Of course, now I was able to look at this treasured book through the seasoned eyes of a teacher. It got me thinking about the feedback that Mr Gee gave me and also the impact that feedback has. His words ‘good boy’ to my ghost story is not the kind of feedback we would see in today’s education world. It’s fairly old-fashioned and there’s no kind of target to work on and no response from me! However, it’s worth noting that I would regard Mr Gee as one of the greatest teachers I had. However, he was certainly ‘old-school’.
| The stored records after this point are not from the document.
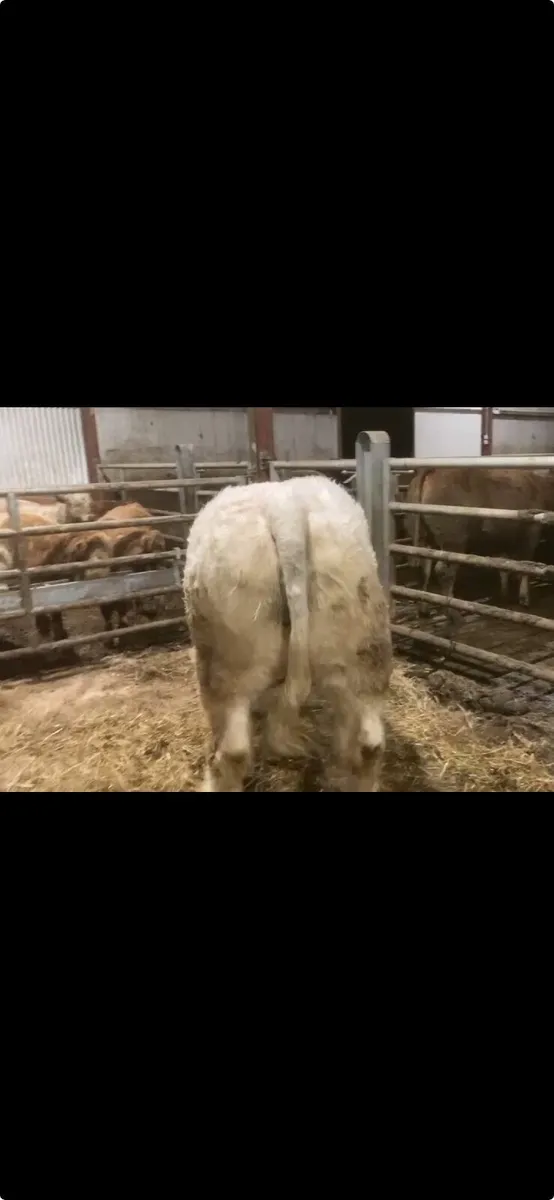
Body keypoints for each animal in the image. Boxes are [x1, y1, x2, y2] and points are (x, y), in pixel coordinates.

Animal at [404, 467, 554, 606]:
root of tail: (433, 470)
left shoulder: (501, 538)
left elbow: (504, 564)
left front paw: (504, 594)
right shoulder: (531, 533)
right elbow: (525, 565)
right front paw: (524, 599)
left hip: (424, 538)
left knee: (425, 569)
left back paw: (424, 608)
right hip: (453, 540)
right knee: (444, 572)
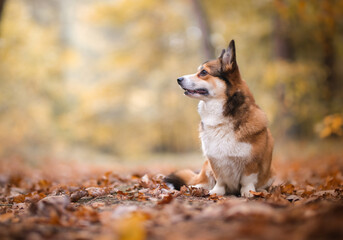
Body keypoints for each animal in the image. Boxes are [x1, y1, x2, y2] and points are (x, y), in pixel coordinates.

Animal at [165, 39, 276, 197]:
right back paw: (196, 188)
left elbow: (247, 180)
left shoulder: (252, 162)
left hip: (271, 173)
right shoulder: (214, 161)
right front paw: (216, 192)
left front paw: (248, 192)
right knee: (201, 181)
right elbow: (220, 180)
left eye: (203, 72)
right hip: (205, 167)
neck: (221, 119)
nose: (178, 79)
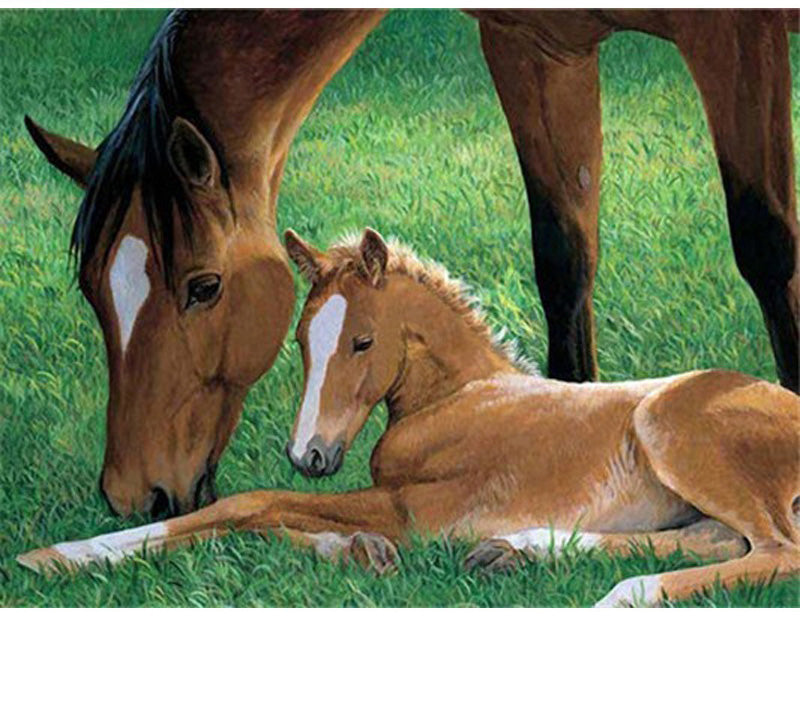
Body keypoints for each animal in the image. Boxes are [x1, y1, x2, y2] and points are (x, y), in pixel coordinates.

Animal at [18, 229, 800, 607]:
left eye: (363, 342)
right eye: (301, 340)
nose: (310, 454)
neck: (457, 398)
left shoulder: (415, 508)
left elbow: (249, 504)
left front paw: (63, 555)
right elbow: (273, 518)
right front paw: (360, 553)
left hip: (674, 430)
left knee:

As teachers, we are privileged to be able to give feedback. The feedback I got from my teachers still sticks in my mind to this day. My art teacher said I was ‘enthusiastic with weakish skills’. My Biology teacher said I had the ‘brain of an earthworm’ after a particularly disappointing test result on bones! My French teacher in my Sixth Form school report said “His expression is still basic and crippled by anglicisms, otherwise keen”. Surely, we must remember when we give feedback or how we interact with students has real impact. We should use this power wisely.
We live in a feedback world. A world where our students get continuous feedback on their lives through social media and electronic devices. It strikes me that much of this feedback is instantaneous and most of it is confirmational feedback such as likes on Facebook or Instagram. Therefore, the handwritten feedback we give students now, often a long time after the piece of work has been completed, perhaps seems as outdated to them as the ‘good boy’ comment seems to me now!
So, where does this leave us with feedback? Feedback is hard and challenging to get right. All the evidence suggests this. However, when we get it right it has enormous power to have impact and affect student progress. I like to stick to the maxim of Dylan Wiliam that ‘feedback should cause thinking’. A healthy combination of well thought out peer, self and teacher assessment can help this. I’ve blogged on the power of self-assessment mixed with high expectations here. I feel the power of apps such as Explain Everything have the power to be used to make feedback even more relevant and useful for students.
So, whenever we give feedback we must regard it as a privilege and we must make it relevant to students, allow them to reflect carefully and remember the power of our words and actions – they will be remembered.